I could not have been more wrong.

In my first two months of embarking on this research, I kept waiting to find a cluster of schools that really got it. I tried different areas of the country, different school sizes, and mixed it up until I finally came to realize that, for most schools, dealing with a new prospect is a big problem—in fact, it is a pandemic within our industry.
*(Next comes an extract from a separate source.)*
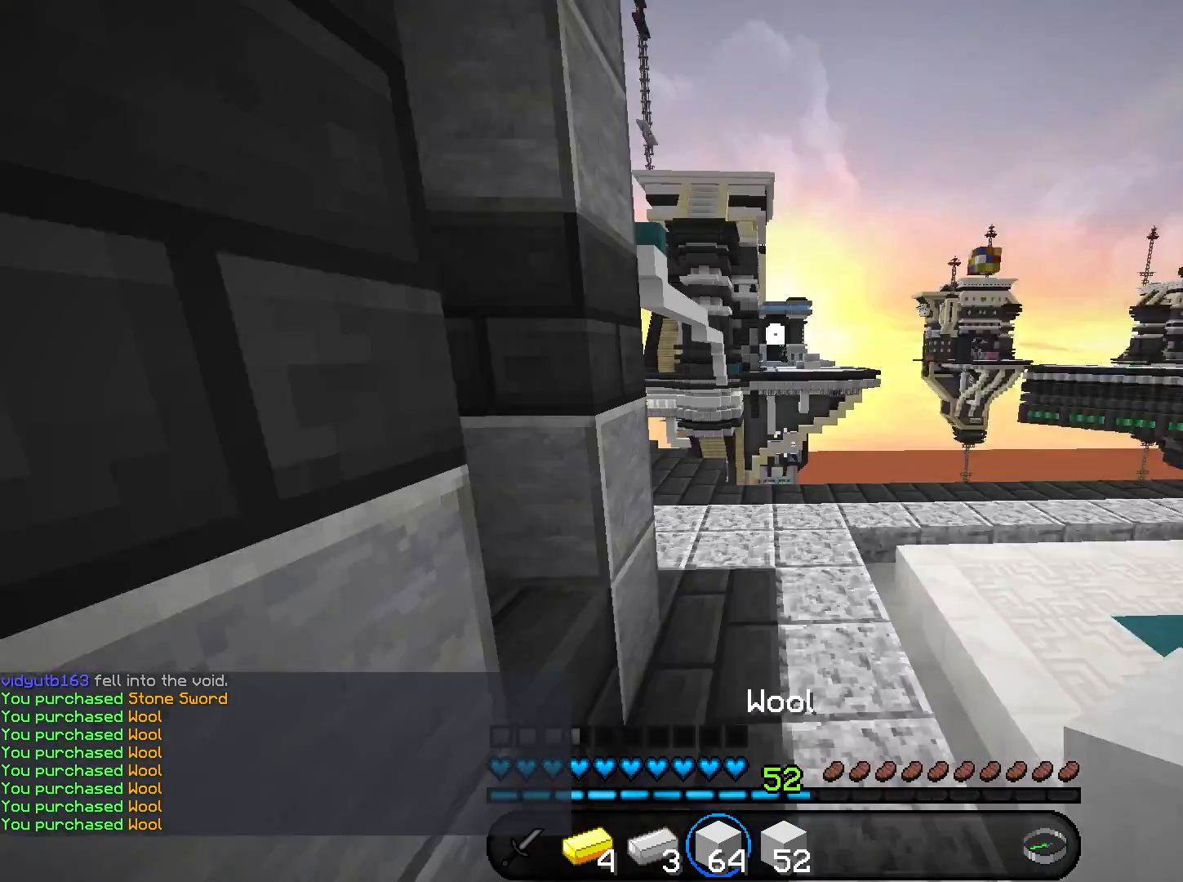
{"keys": ["space", "w"], "mouse": [], "events": [[167, "a", "down"], [201, "space", "up"], [267, "a", "up"], [267, "mouse_right", "down"], [301, "mouse_right", "up"], [301, "space", "down"]]}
After doing this research, here’s some of what I now know:

  • Impersonal interaction. When you call a flight school to learn more about flight training there is a greater than 85-percent likelihood the representative of the school will not ever ask your name. For those who do, it’s usually at the end of the call, and I don’t feel strongly they even bother to write it down most times.
  • Laissez-faire staff. While just more than 75 percent of schools will offer an introductory type flight, they will almost never try and set an appointment for it. This is a problem, because adults will make appointments if you ask them to. Appointments for an introductory flight ensure the prospect understands you are serious about having them come to your school, and will (hopefully) be eminently prepared for their visit. Also, if the student prospect happens to miss the appointment, you have a great reason to call them again to reschedule.
  • All transmit, no receive. The most prevalent sales tactic is “gushing.” By that I mean the company representative literally talks on and on, and on about stuff that often doesn't matter a bit to the sales process. I’ve rarely gotten the feeling that misinformation is being offered, but I find it often difficult to get a word in edgewise and ask questions about flight training. I believe that out of the four problems I’m outlining here, this one is the biggest—and most costly for the schools. As the saying goes, “People want to know that you care, before they will care how much you know.”
  • Dispassionate or unenthusiastic. It's not so much what you say, as how you say it. We’ve all seen the infomercials with someone trying to sell us a random variety of products. A spokesperson uses certain words, and has a certain inflection, pace, and timbre to their voice to show that they're enthusiastic about a product or service. I’m not suggesting that flight training be sold in the same way that a Sham-Wow is sold. But, painting a mental picture and appealing to the emotional needs of the buyer is something that anyone who is offering their product must do if they expect to be effective. From my research, I now fully understand that most flight schools are especially bad at this. Flying is fun. Learning to fly is fun. Being able to take friends along with you on a flight is fun. Reinforcing these emotional reasons to buy is an important and necessary part of the sales process for flight schools. 

Flight schools must do a better job with customers who reach out to them by phone or in person. Out of all the people who could have contacted your school to inquire about flight training, these people did. You owe it to them, and to your bottom line, to do the best you can with them right out of the gate.

P. Jerry Lee is president and founder of aviation marketing and sales training firm Mach1 Consultants.